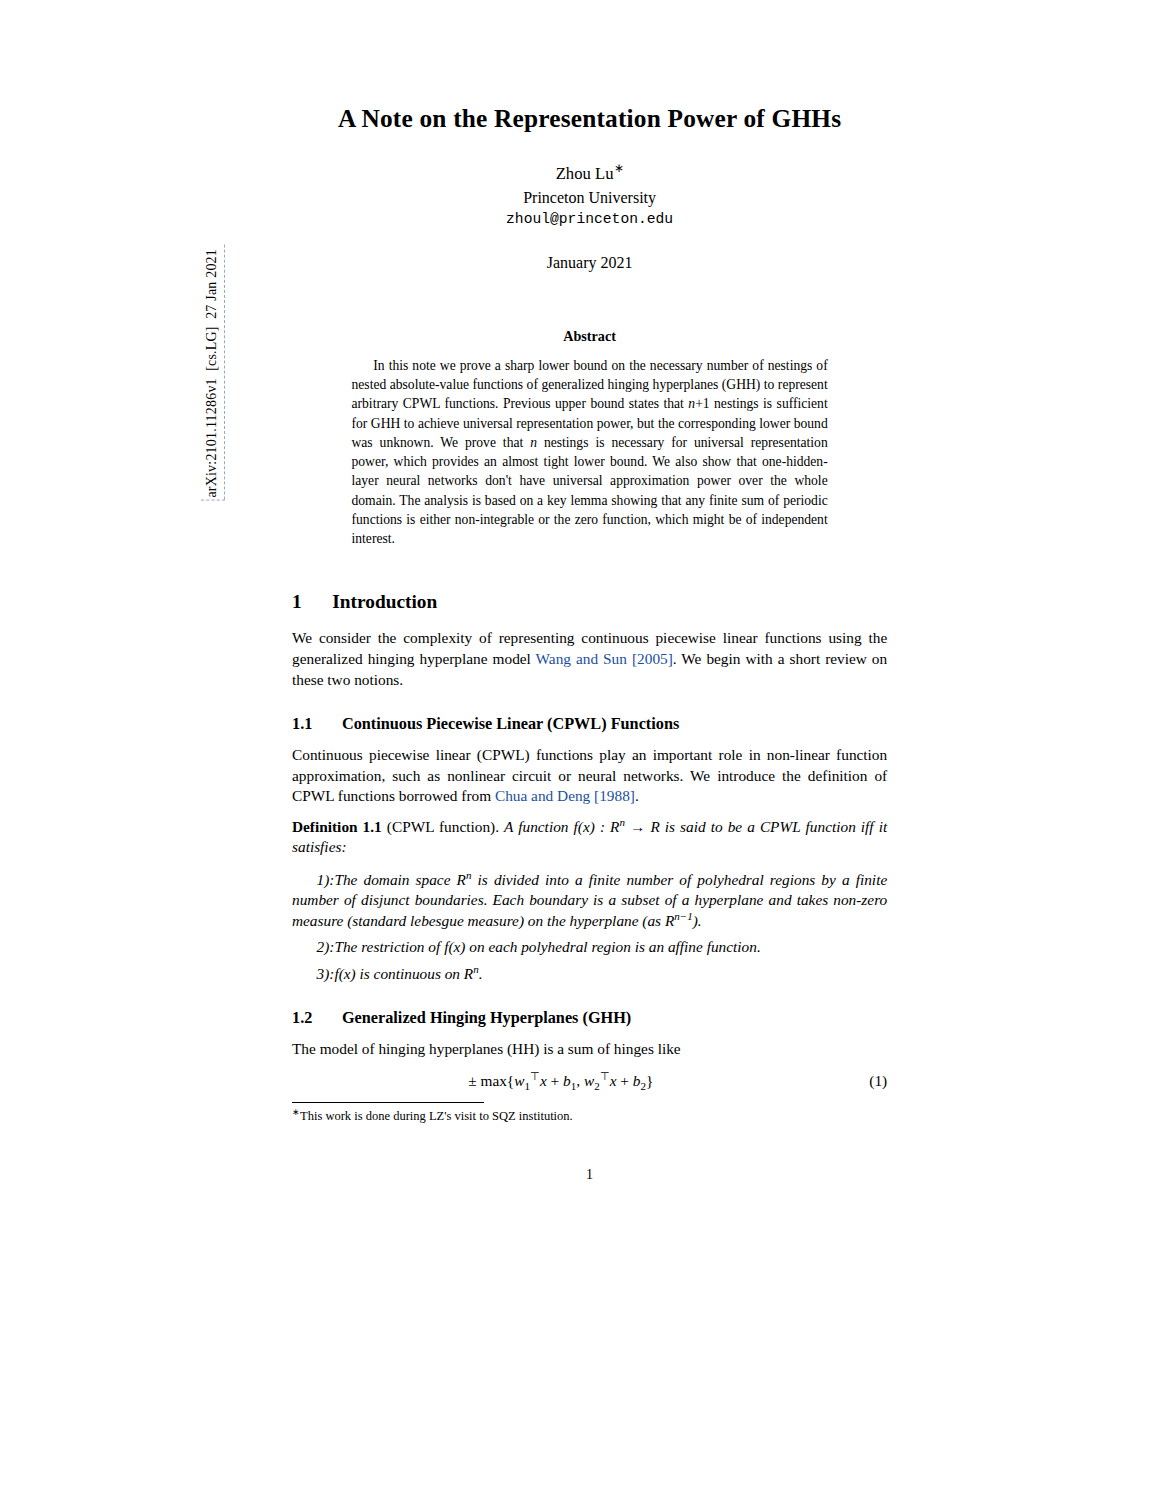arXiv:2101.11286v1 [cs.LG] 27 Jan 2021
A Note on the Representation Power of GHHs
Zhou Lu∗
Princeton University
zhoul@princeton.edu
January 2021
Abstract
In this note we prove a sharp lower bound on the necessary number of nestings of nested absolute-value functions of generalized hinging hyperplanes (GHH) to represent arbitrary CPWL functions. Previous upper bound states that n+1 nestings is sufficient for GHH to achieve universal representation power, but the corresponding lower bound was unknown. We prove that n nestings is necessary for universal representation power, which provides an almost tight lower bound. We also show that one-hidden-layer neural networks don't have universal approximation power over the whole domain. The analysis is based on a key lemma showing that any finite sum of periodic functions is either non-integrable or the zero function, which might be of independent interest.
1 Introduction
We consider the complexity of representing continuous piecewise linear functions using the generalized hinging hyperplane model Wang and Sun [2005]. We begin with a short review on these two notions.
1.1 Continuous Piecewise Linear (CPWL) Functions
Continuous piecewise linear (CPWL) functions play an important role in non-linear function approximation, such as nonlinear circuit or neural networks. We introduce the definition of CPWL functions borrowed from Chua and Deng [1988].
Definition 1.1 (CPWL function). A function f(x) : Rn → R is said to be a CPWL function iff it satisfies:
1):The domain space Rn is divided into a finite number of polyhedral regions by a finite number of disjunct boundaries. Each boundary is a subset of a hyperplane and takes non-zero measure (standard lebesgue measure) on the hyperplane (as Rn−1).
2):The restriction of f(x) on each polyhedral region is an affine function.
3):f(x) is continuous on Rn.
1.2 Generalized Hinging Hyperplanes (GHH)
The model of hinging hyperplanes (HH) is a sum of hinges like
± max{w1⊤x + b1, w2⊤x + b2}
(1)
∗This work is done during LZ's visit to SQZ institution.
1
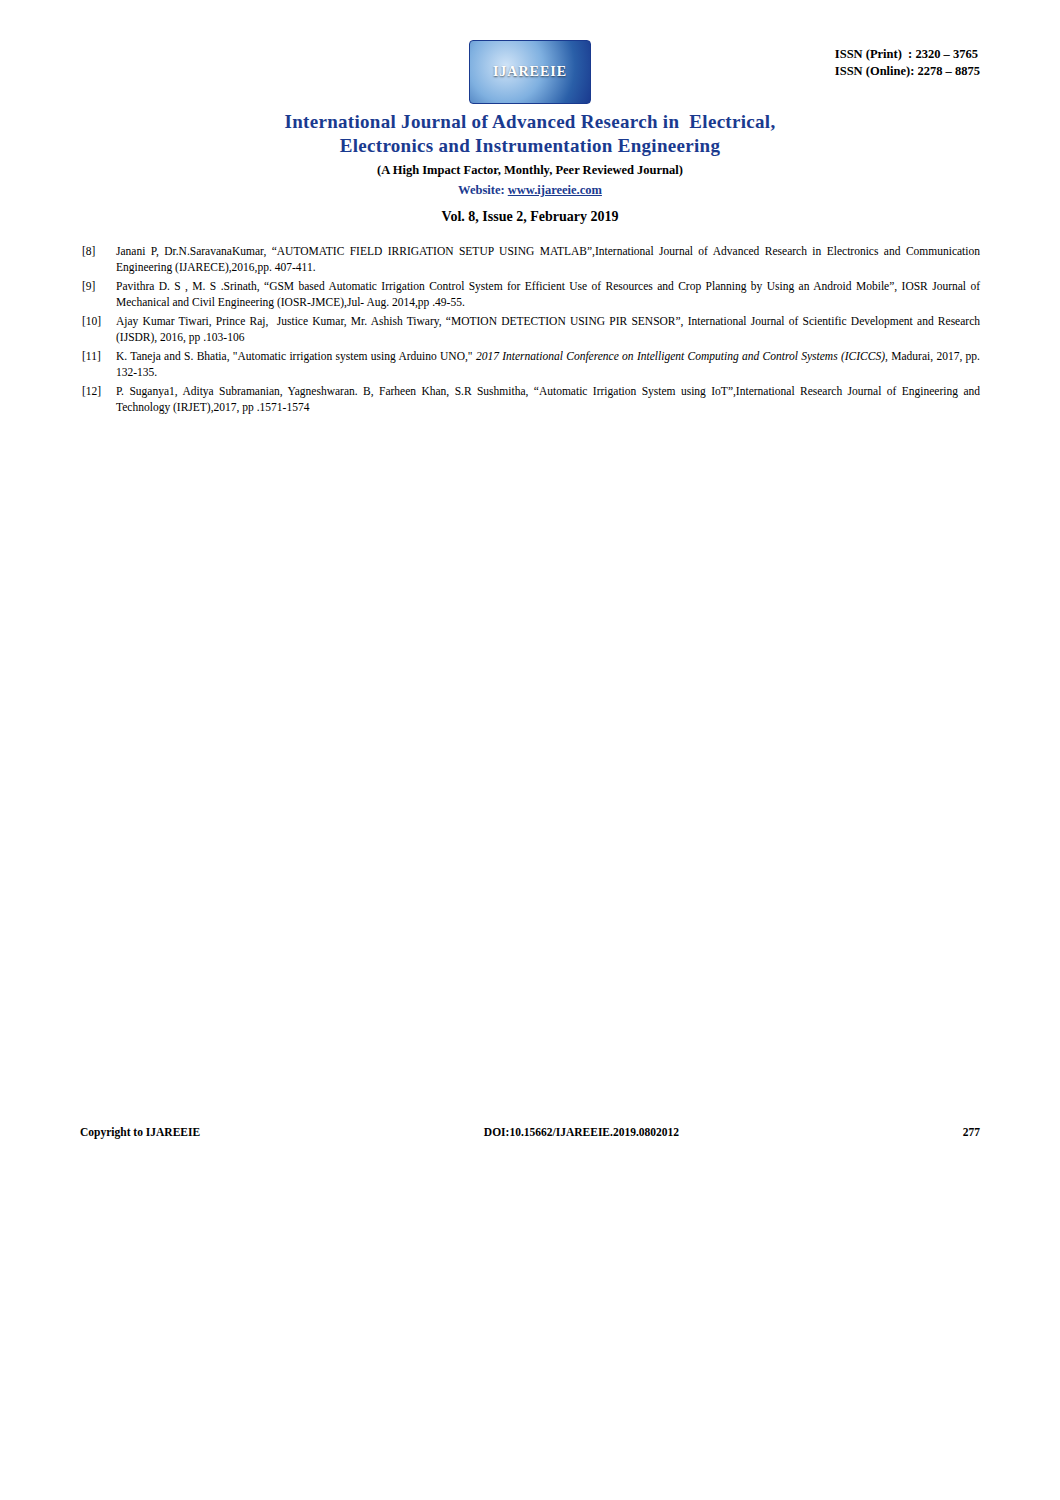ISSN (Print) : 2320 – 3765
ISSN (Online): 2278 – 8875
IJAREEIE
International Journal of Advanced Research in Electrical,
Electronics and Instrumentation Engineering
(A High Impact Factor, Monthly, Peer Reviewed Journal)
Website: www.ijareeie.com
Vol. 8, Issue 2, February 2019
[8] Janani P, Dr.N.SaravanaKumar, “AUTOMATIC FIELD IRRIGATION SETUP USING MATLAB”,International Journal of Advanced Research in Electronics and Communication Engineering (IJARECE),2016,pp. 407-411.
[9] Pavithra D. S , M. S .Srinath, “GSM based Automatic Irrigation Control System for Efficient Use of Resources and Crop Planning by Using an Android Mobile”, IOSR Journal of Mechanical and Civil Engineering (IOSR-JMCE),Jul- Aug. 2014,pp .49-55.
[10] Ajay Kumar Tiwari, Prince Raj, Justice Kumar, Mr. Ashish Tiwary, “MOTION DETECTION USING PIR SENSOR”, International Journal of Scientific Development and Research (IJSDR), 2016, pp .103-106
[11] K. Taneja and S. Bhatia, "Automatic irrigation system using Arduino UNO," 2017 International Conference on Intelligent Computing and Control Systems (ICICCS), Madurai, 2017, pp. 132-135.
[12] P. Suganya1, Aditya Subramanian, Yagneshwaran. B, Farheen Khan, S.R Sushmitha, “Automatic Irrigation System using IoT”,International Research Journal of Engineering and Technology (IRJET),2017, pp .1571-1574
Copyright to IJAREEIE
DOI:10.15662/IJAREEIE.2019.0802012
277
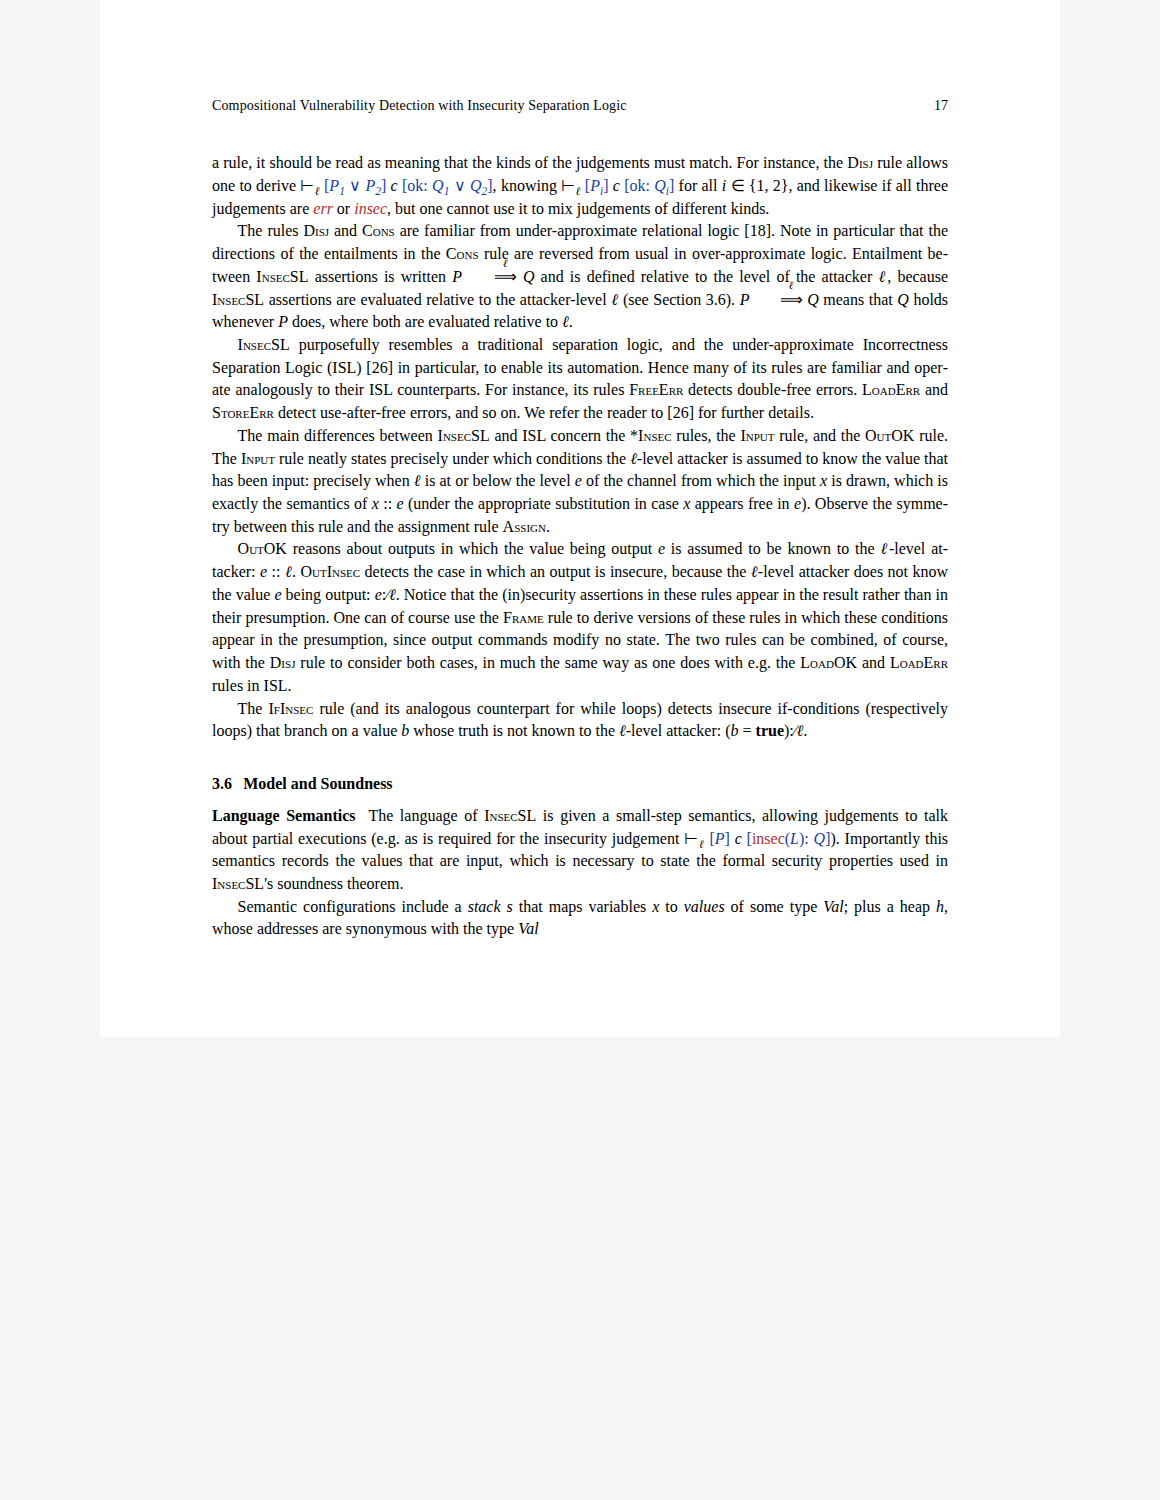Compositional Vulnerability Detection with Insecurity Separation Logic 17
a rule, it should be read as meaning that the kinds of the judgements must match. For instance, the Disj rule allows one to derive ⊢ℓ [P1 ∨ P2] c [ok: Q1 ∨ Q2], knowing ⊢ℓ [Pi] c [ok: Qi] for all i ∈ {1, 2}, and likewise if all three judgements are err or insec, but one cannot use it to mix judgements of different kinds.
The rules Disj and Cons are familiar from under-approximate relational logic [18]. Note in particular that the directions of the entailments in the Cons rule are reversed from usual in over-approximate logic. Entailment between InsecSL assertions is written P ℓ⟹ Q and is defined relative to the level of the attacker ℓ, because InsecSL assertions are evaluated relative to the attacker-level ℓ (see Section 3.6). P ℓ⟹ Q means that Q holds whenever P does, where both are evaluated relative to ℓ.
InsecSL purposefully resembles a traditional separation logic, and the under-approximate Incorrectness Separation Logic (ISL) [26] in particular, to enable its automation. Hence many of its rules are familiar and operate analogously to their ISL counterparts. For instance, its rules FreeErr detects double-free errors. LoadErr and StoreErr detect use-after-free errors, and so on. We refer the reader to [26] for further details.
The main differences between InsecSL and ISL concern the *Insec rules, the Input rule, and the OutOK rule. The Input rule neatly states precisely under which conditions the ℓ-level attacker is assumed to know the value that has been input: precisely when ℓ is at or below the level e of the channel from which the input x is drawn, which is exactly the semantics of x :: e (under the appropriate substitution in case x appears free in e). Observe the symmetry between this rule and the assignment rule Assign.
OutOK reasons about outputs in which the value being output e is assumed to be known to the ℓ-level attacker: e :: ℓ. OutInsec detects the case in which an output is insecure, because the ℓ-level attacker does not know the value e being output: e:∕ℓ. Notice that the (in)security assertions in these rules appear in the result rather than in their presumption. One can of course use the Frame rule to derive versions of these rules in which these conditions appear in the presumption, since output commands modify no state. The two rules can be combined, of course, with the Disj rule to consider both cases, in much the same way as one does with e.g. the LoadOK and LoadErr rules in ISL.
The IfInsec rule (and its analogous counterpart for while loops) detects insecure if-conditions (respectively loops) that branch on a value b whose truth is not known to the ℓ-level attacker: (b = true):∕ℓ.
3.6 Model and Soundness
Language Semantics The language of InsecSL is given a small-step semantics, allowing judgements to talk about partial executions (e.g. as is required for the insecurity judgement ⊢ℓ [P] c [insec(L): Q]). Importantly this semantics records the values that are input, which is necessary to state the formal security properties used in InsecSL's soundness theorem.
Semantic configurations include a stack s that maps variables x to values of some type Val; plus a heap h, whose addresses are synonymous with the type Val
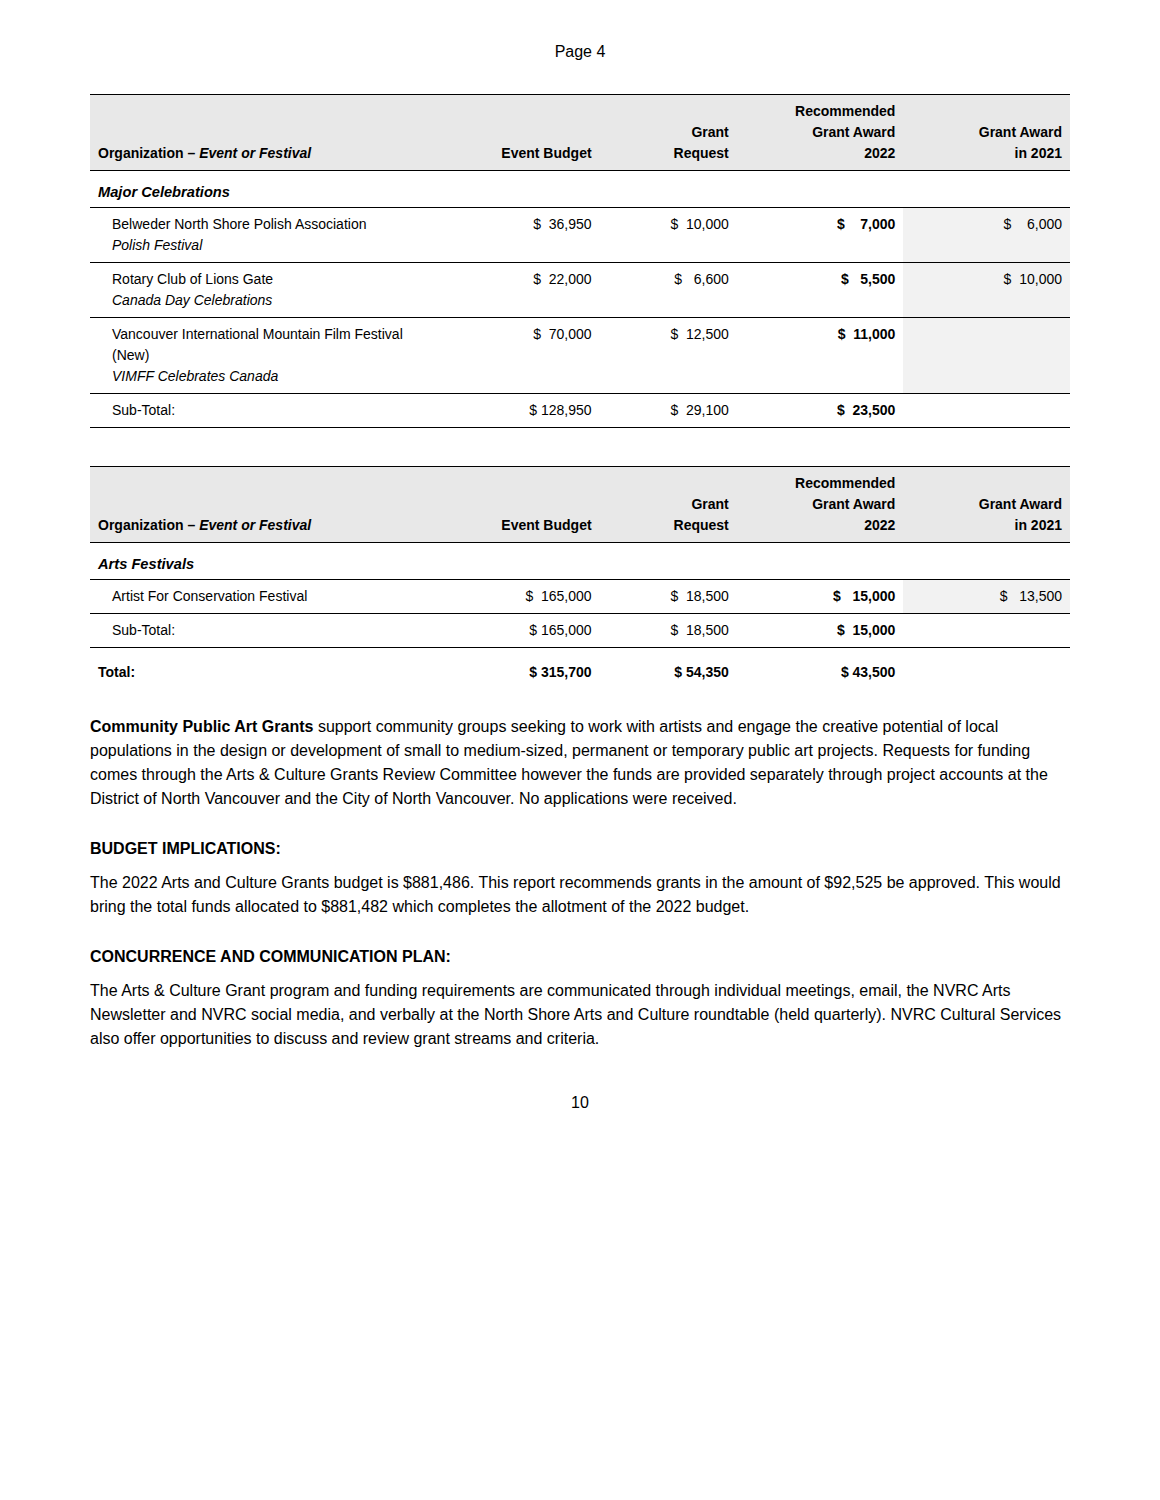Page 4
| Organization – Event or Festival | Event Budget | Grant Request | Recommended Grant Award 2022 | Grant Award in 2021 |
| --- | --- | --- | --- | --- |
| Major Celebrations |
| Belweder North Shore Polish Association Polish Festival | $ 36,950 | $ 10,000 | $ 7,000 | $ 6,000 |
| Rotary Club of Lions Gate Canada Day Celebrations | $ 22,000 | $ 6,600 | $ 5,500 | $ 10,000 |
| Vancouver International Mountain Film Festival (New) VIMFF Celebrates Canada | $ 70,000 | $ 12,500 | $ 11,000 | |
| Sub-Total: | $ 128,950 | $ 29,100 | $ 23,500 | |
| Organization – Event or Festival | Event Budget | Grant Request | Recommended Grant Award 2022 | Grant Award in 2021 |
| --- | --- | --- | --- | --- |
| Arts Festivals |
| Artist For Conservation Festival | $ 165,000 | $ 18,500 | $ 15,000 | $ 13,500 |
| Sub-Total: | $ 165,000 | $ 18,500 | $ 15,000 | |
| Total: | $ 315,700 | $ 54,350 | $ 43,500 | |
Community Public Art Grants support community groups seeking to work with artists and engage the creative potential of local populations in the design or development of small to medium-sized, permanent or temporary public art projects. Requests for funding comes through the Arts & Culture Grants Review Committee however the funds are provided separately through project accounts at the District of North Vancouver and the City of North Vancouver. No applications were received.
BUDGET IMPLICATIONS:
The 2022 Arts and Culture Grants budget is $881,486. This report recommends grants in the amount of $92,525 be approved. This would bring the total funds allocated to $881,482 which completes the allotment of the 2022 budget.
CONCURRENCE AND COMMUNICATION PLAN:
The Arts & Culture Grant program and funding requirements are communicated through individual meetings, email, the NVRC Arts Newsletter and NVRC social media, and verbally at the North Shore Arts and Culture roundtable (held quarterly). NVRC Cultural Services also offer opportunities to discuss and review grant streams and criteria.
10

[REQUIREMENT]: Nothing should appear in the answer except the lines above from the line with "1.1 Continuous Piecewise" through the line with "Continuous piecewise linear (CPWL) functions play", both included, written out exactly.

[ANSWER]:
1.1 Continuous Piecewise Linear (CPWL) Functions
Continuous piecewise linear (CPWL) functions play an important role in non-linear function approximation, such as nonlinear circuit or neural networks. We introduce the definition of CPWL functions borrowed from Chua and Deng [1988].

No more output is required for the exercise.